[Opening Supplied records section]

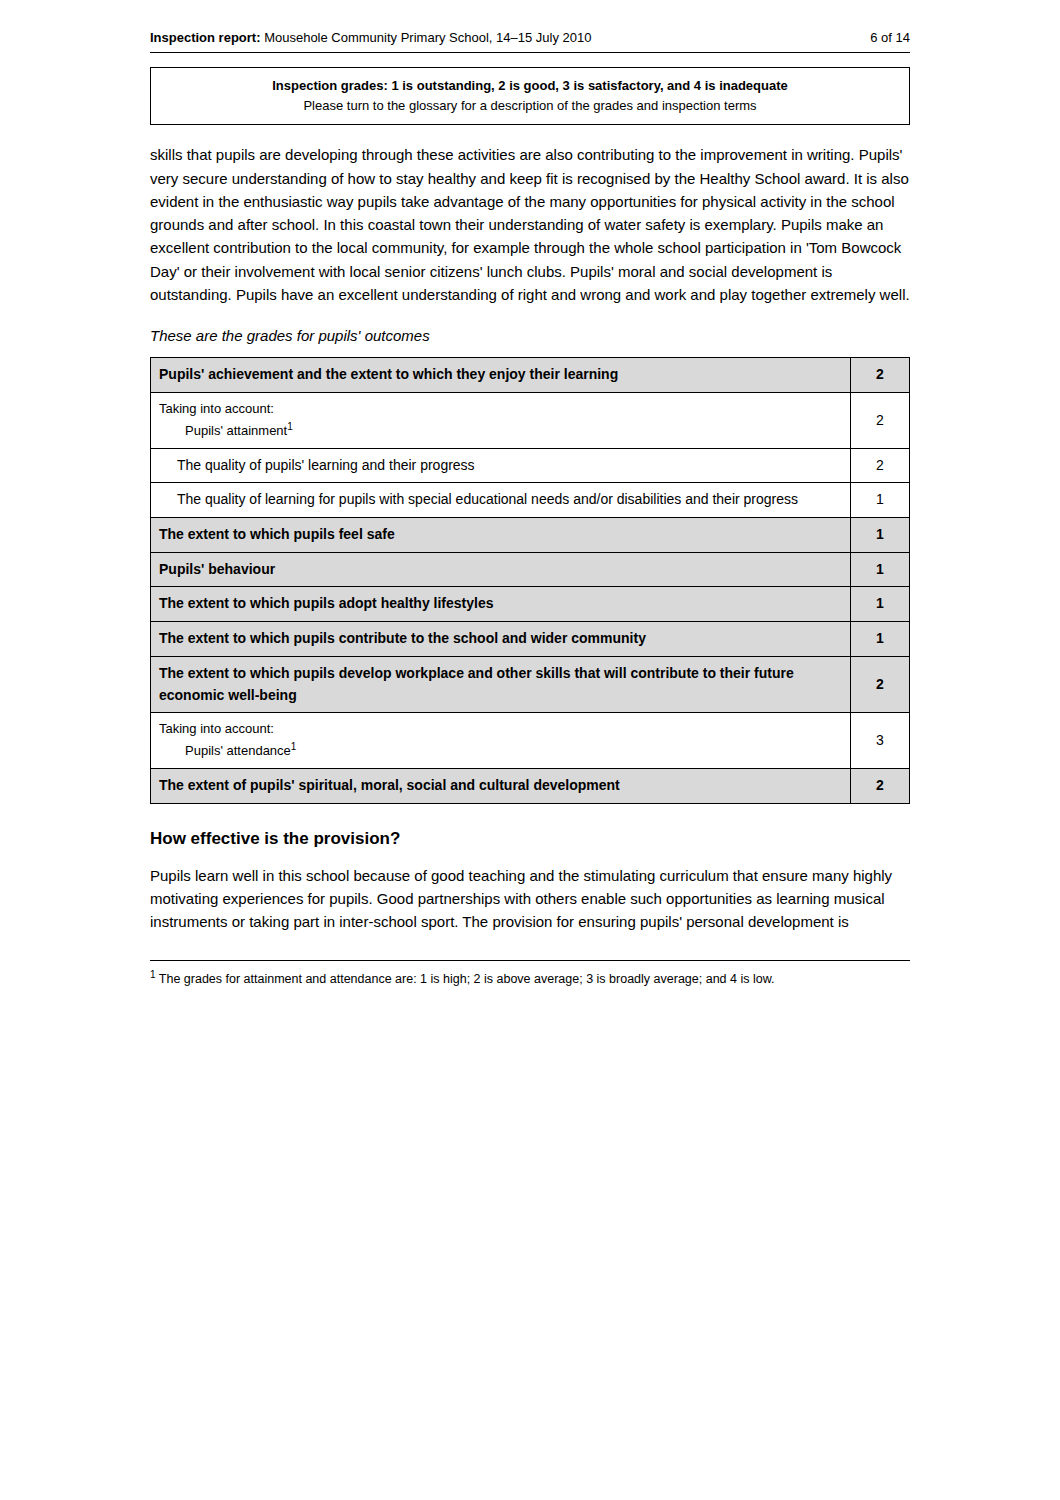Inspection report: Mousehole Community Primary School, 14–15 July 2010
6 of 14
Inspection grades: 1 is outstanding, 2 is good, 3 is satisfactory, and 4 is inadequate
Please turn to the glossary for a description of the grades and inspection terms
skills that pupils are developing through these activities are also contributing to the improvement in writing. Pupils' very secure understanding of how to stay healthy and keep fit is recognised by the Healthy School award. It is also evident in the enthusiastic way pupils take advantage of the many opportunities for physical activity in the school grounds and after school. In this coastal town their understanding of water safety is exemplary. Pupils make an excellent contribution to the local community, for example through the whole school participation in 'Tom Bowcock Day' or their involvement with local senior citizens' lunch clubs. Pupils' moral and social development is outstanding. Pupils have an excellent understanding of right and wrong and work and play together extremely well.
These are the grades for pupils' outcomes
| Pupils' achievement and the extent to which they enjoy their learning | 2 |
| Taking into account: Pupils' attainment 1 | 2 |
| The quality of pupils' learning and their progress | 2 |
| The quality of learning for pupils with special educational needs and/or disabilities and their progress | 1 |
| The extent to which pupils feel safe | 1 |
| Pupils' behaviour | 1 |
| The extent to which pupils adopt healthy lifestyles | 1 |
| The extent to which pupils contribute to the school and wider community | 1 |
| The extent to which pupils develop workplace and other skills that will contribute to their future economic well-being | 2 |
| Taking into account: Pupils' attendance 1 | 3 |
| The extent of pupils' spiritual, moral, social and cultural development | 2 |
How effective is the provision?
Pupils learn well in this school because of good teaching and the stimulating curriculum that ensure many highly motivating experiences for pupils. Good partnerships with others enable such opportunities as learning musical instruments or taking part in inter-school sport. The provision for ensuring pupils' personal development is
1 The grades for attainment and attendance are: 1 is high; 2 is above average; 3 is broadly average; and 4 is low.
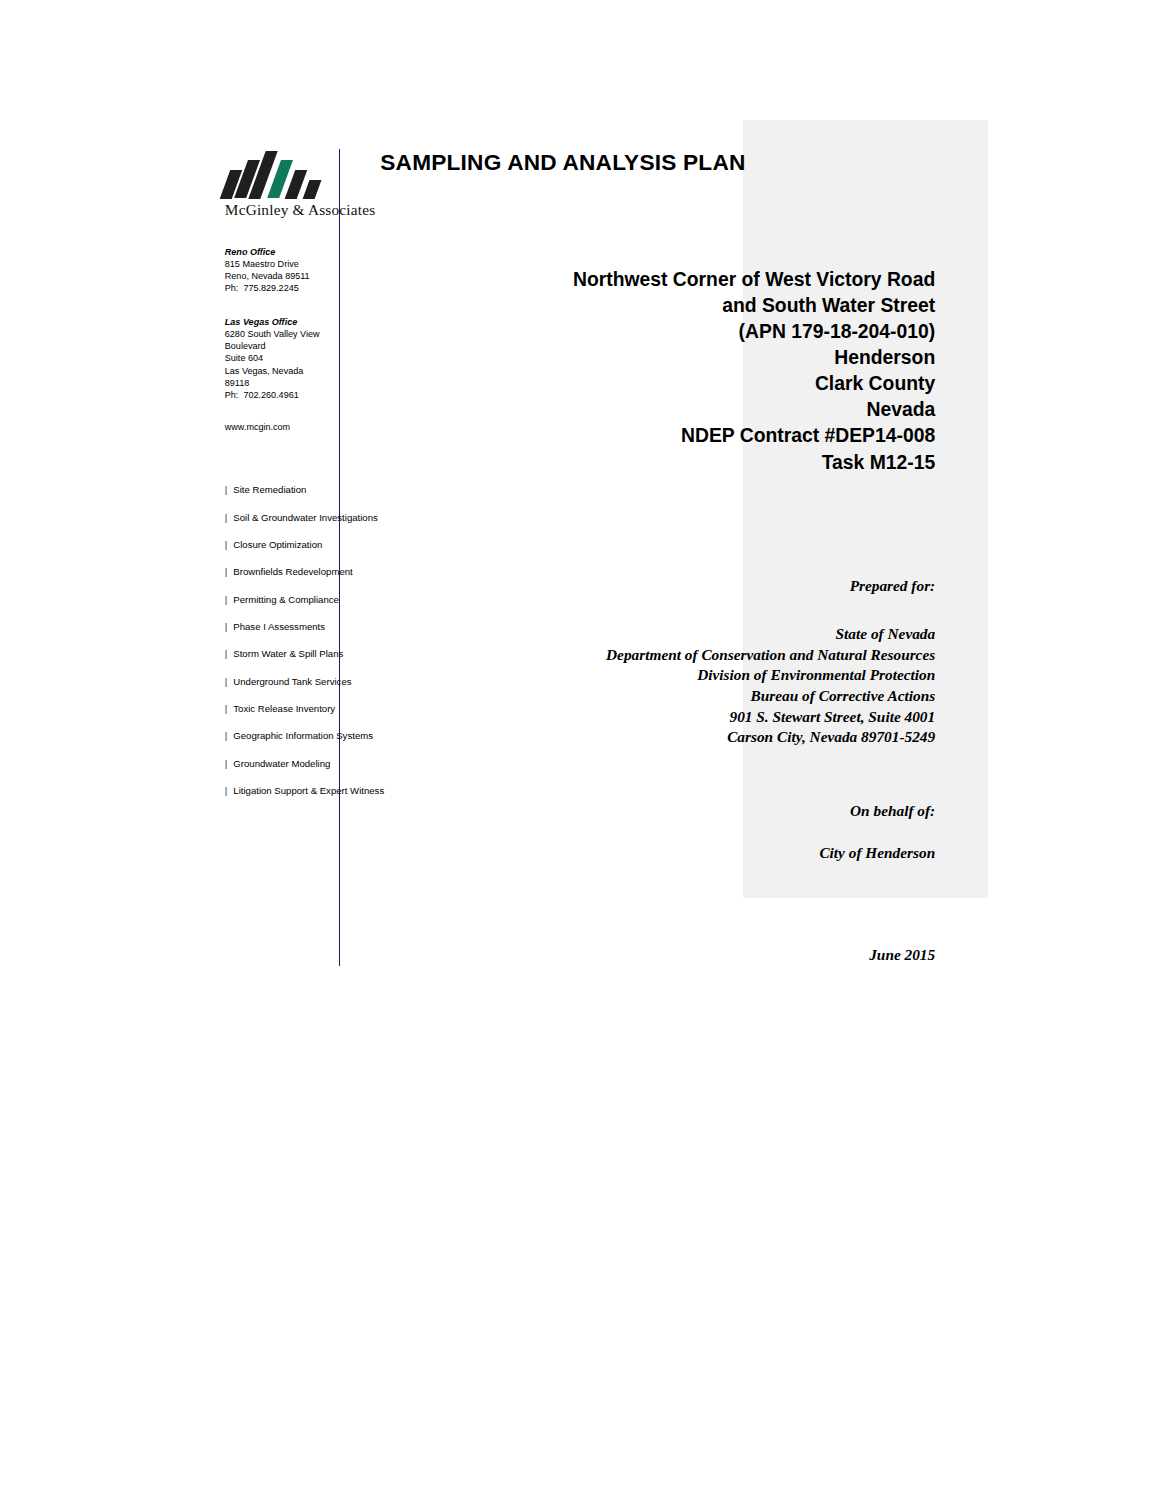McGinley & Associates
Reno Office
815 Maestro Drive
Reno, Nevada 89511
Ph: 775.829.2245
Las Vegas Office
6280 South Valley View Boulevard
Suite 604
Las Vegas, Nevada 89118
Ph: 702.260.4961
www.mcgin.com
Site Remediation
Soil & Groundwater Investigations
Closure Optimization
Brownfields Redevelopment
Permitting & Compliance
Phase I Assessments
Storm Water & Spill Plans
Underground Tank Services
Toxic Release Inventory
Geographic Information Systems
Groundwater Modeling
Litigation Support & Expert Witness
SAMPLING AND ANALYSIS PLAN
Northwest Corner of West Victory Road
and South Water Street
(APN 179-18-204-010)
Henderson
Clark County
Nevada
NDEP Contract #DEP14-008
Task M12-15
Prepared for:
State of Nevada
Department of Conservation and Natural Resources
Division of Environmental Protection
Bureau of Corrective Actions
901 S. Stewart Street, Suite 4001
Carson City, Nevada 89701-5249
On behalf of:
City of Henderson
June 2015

[Closing Supplied records section]

- Directions
With both ends included, please retype exactly the lines from the line containing "Toxic Release Inventory" to the final line of the data.

- Final answer
Toxic Release Inventory
Geographic Information Systems
Groundwater Modeling
Litigation Support & Expert Witness
SAMPLING AND ANALYSIS PLAN
Northwest Corner of West Victory Road
and South Water Street
(APN 179-18-204-010)
Henderson
Clark County
Nevada
NDEP Contract #DEP14-008
Task M12-15
Prepared for:
State of Nevada
Department of Conservation and Natural Resources
Division of Environmental Protection
Bureau of Corrective Actions
901 S. Stewart Street, Suite 4001
Carson City, Nevada 89701-5249
On behalf of:
City of Henderson
June 2015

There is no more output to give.